Источник
——
Антоновский : Бесплотный дух эпохи застоя
03:46 01-02-2011
В Сараево лето. На магнитофоне – убийце Галича, Эмир Кустурица слушает Александра Аркадьевича Галича. Обстановка скупа в комнате, за окном под огневым солнцем играют дети, застойная атмосфера социалистической Югославии, в пыльных геранях на подоконнике, что им делать здесь на озноившемся юге? Кустурица молод и мается. Галич гипнотизирует. Дети играют деревянными автоматами.
Откуда лето берёт свои тучи? Откуда на синее солнечное небо они надвигаются? Как меняются краски дня, когда это происходит. Если не смотреть на небо. Если смотреть только вглубь узкой улочки, которую заволакивает тусклостью. Дома словно опускают головы, всё как-то принижается, скоро будет дождь, и кажется, что переходишь в другую реальность.
Эмир Кустурица готовит кофе в изъеденной черной гарью турке. Мальчишки за окном разбегаются под крыши, как будто прорывается вперед атака – дождь начинается.
Дождь льет на застой, разбавляет застой.
Кустурица хочет проверить время – смотрит на часы, но они остановились.
Застой не шелохнется, невозможно заставить часы ходить при помощи дождя, будь ты самый искусный фокусник. Невозможно заставить часы пойти, через громкость магнитофона, через сонное шарканье, расклеивающихся ботинок, невозможно заставить ходить часы, кажется “Ракета”, невозможно, попытки кажутся беспомощными.
В детстве слово Сараево ассоциировалось у меня с сараем на даче. В детстве было ещё рукой подать до безвременья. До застоя, зачарованного, перед тем как рухнуть. У меня нет тоски по империи. Я не знал империи, а когда я рос, её только ругали. Несуществующей памятью, я вспоминаю, как отец собирал кубик Рубика. Как переписывал метод сборки из журнала Наука и Жизнь, в свой серый блокнотик. Как бежали троллейбусы от площади Мужества, по пустому Гражданскому, как здесь были сплошняком ещё поросшие городской травой степи, дома были в них, величественны своей чередой геометрии, не было торговых центров и наружной рекламы. А деревья, вопреки тому, что должны были быть большие, не тянулись ещё так к небу, не облепляли, дворы, деревья уже окрепли, но ещё не преисполнились мудростью, деревья были подростки, скамейки были дощатыми, свежеокрашенными, в редких цветных фотографиях было больше неестественных красок, которые теперь принимаешь за правду.
Мне приятно думать про Эмира Кустурицу в конце 70-х .
Найти бы советский НИИ эпохи застоя, такой чтобы там прошло 20 лет без ремонта, под дерево крашенные стены, красные кресла, тусклые лампы, чтобы пыль с тех времен стояла, чтобы время здесь растворилось, остановилось. Катится бы по нему мячиком, или стоять, уставившись в стенку, различать голоса и шепоты, не сохранившиеся мысли, потерявшиеся на пути в ухо звуки.
——
Исходные данные
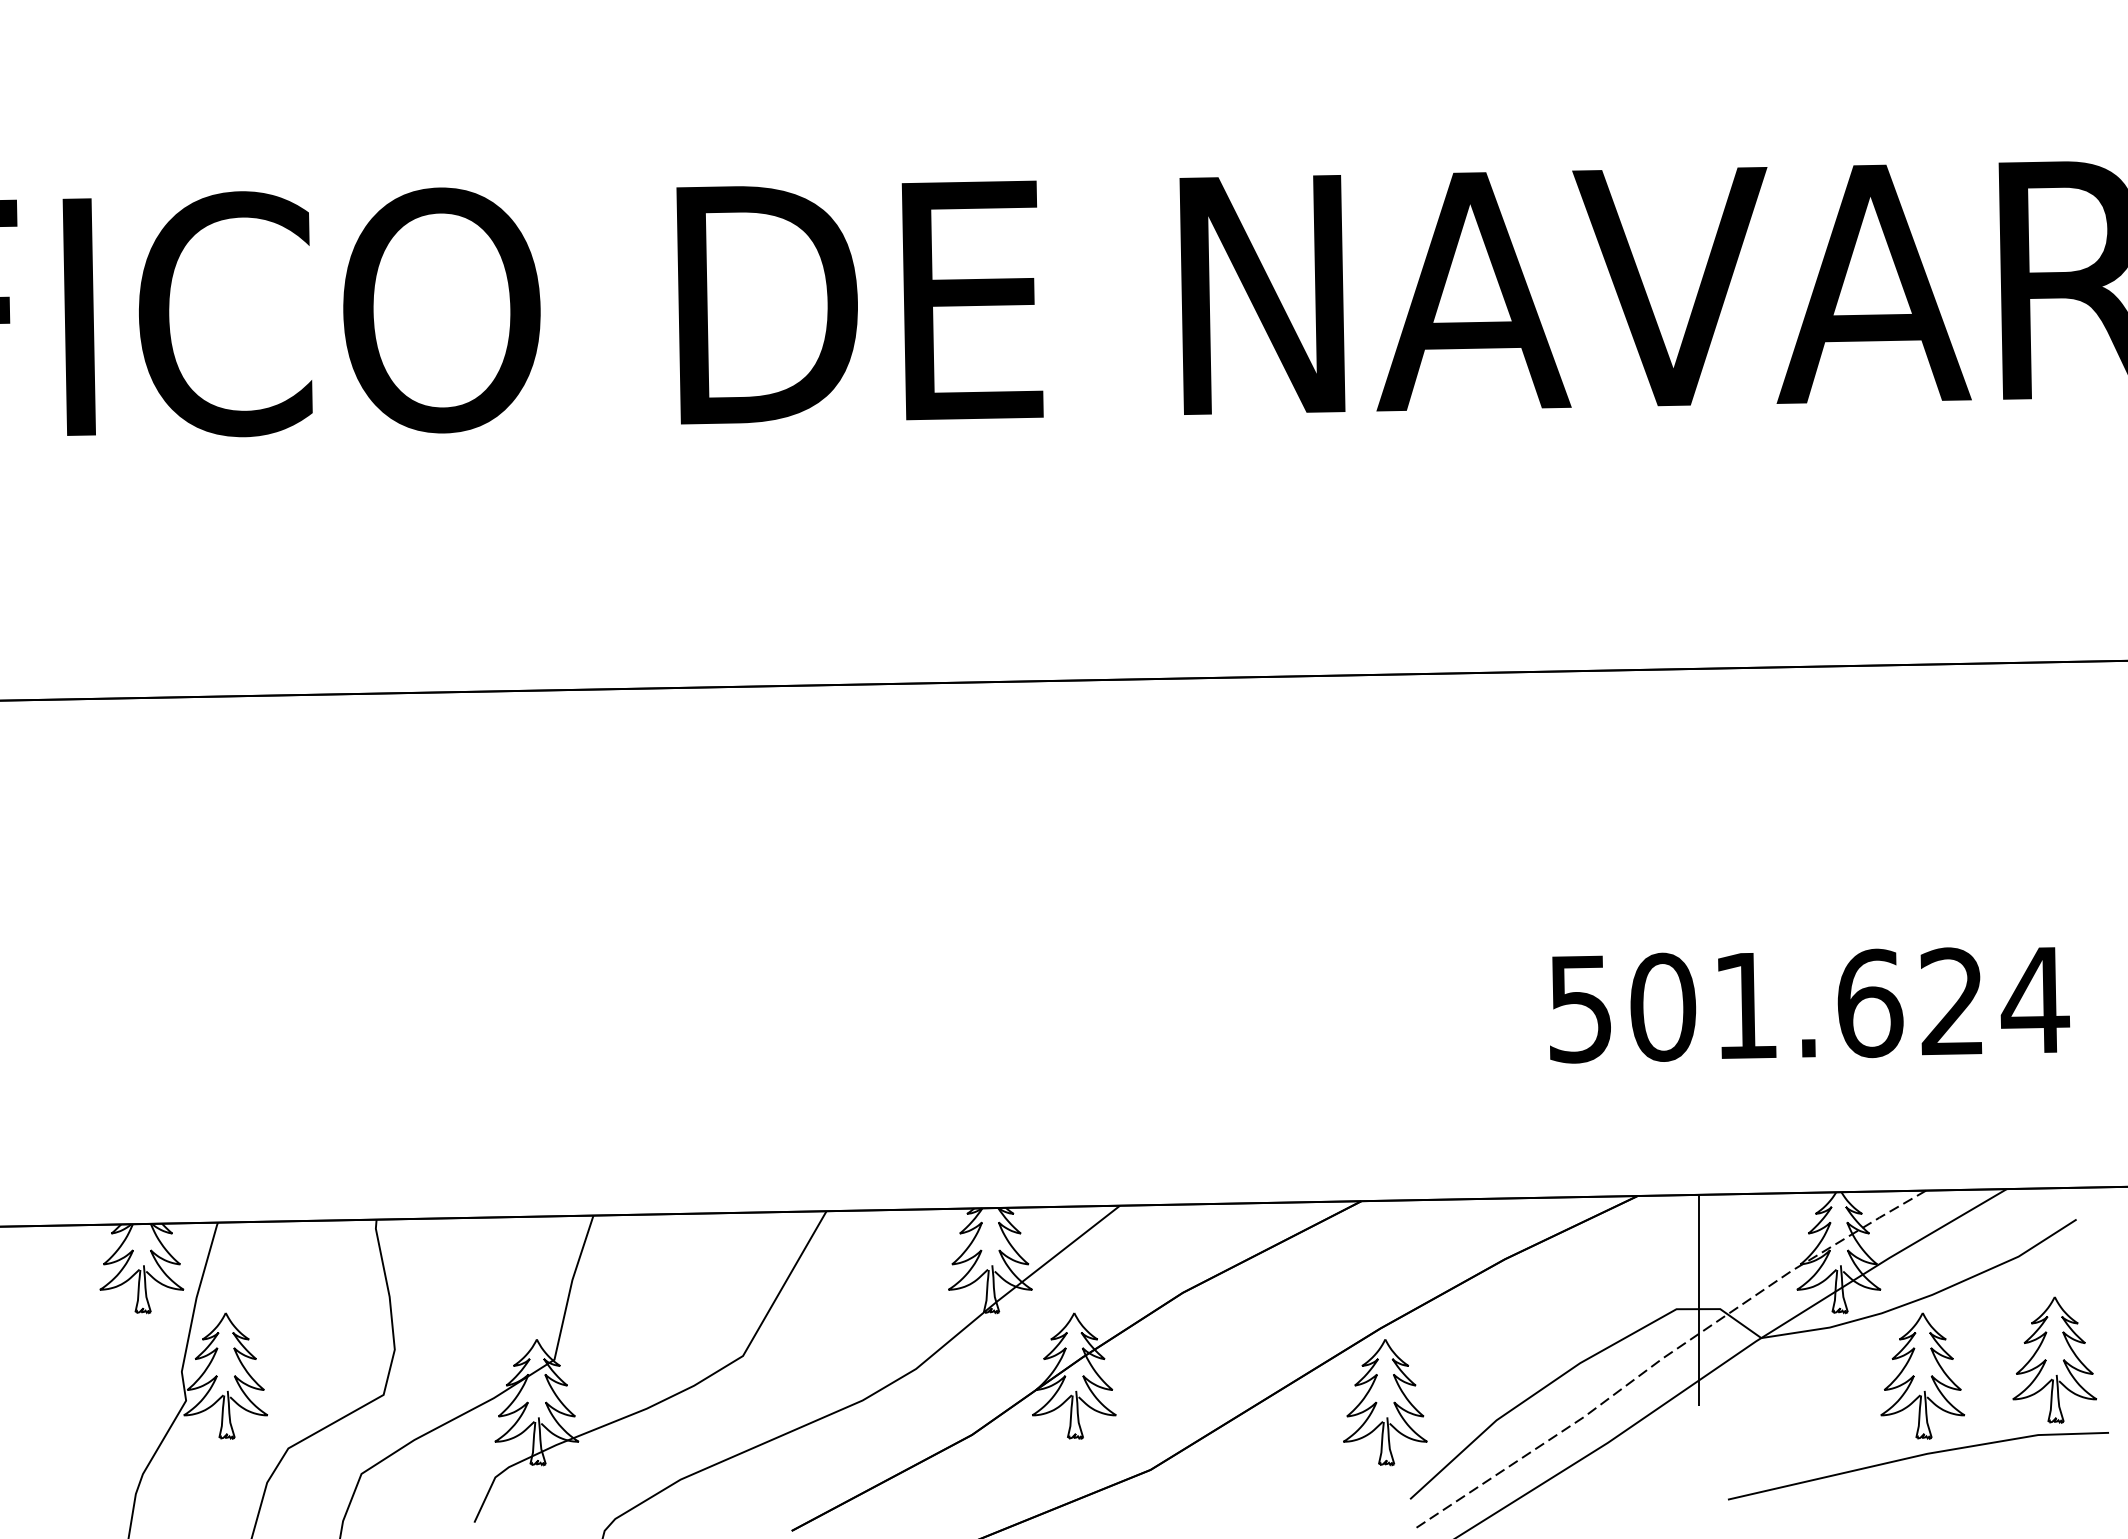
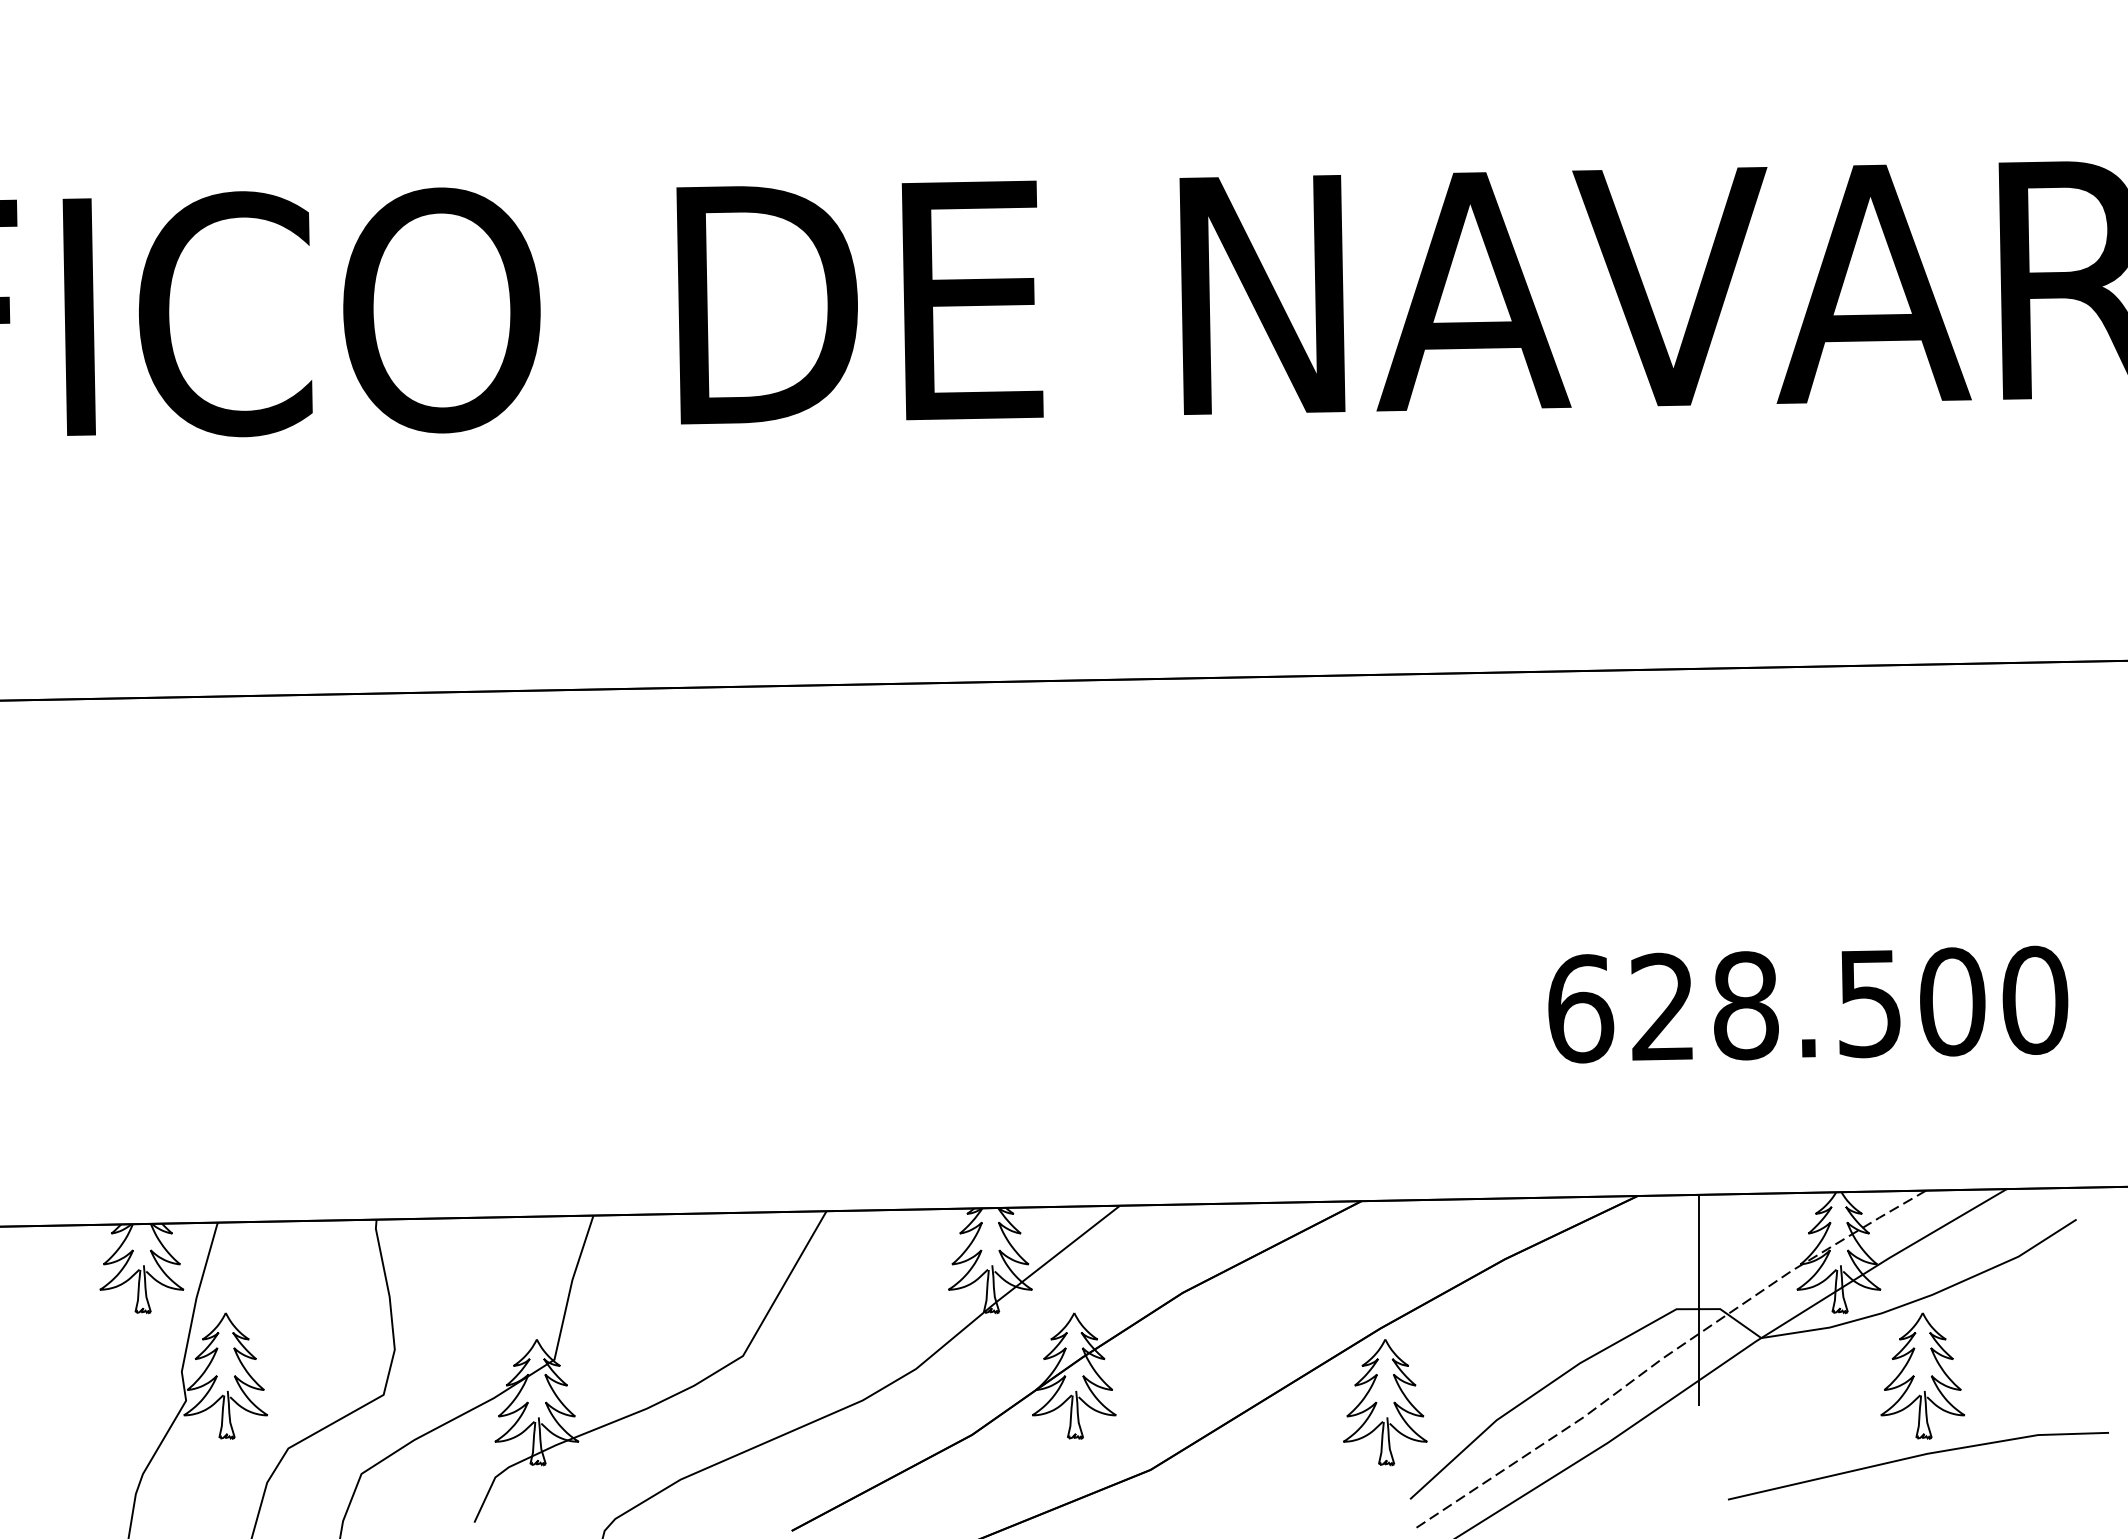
text at (1809, 1004): 501.624 -> 628.500
part at (2054, 1359): present -> none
——
Задача A
Из какого журнала, согласно источнику, отец переписывал метод сборки кубика Рубика?
Задача B
Выпишите из источника фрагмент, начиная со слов «Антоновский : Бесплотный» и заканчивая словами «играют деревянными автоматами.».

Верный ответ A
Из журнала «Наука и Жизнь».

Верный ответ B
Антоновский : Бесплотный дух эпохи застоя
03:46 01-02-2011
В Сараево лето. На магнитофоне – убийце Галича, Эмир Кустурица слушает Александра Аркадьевича Галича. Обстановка скупа в комнате, за окном под огневым солнцем играют дети, застойная атмосфера социалистической Югославии, в пыльных геранях на подоконнике, что им делать здесь на озноившемся юге? Кустурица молод и мается. Галич гипнотизирует. Дети играют деревянными автоматами.